Venezuelan Protests
Opposition demonstrators take part in a protest against Venezuela's President Nicolas Maduro's government in Caracas. Reuters

Internet service is still out across the Venezuelan city of San Cristóbal, where the demonstrations which have racked cities across the country and left at least five dead originally began on Feb. 2nd. Beatriz Font, a TV reporter with a local channel, told the Associated Press on Thursday evening that Internet service had not come back on since being cut on Wednesday, and that many people were without water and electricity as well. Reports from Venezuela have described a crackdown on independent, foreign and opposition media in Venezuela, including the blocking of Twitter’s photo services, a push-to-talk “walkie-talkie” app on smart phones, and opposition websites.

The Associated Press wrote on Friday that the government of Nicolás Maduro has ordered 3,000 paratroopers to the environs of San Cristóbal, a city of about 600,000 in Táchira state, along the border with Colombia. The paratroopers will join police and National Guard units which have reportedly broken into apartment buildings to remove members of what the government considers an opposition of “fascists” and coup-plotters. El Universal notes that the city’s mayor Daniel Ceballos registered his opposition to the arrival of the paratroopers, calling on Twitter for protestors to convene for a march on Saturday morning against what he called the “military occupation, repression and criminalization of students”.

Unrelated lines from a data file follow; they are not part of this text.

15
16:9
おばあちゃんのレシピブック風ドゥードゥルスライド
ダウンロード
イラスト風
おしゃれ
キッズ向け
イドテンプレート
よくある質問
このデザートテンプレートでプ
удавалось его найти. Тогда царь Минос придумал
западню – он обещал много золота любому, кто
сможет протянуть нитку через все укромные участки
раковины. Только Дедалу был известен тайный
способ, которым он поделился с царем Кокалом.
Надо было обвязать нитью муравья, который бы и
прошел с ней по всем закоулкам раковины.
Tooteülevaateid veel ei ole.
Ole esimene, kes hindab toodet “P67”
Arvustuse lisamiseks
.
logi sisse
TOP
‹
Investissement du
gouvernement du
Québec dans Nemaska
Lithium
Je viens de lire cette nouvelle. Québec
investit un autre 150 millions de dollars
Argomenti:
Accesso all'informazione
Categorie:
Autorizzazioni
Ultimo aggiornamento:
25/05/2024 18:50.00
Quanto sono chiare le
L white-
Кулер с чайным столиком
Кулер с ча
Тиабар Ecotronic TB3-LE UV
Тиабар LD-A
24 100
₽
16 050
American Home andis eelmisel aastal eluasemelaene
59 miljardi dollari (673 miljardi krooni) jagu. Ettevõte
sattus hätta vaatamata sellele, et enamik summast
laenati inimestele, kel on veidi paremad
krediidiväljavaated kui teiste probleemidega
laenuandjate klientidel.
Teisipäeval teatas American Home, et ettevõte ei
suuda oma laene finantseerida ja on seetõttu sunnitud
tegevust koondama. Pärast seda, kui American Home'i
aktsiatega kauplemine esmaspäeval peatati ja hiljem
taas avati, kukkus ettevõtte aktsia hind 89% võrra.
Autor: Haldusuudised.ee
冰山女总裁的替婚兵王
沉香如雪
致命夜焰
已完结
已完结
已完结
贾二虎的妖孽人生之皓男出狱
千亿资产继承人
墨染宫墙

The blog Caracas Chronicles wrote on Friday that defiance of the Venezuelan federal government crackdown on protests has been especially fierce in San Cristóbal, which is home to three large universities. According to the blog, protests against widespread crime in the country began there on Feb. 2 after the attempted rape of a student; when five students were arrested and sent to a jail in the northwestern city of Coro, hundreds of miles away, students in other universities staged demonstrations against the authorities’ response that eventually escalated into the current crisis.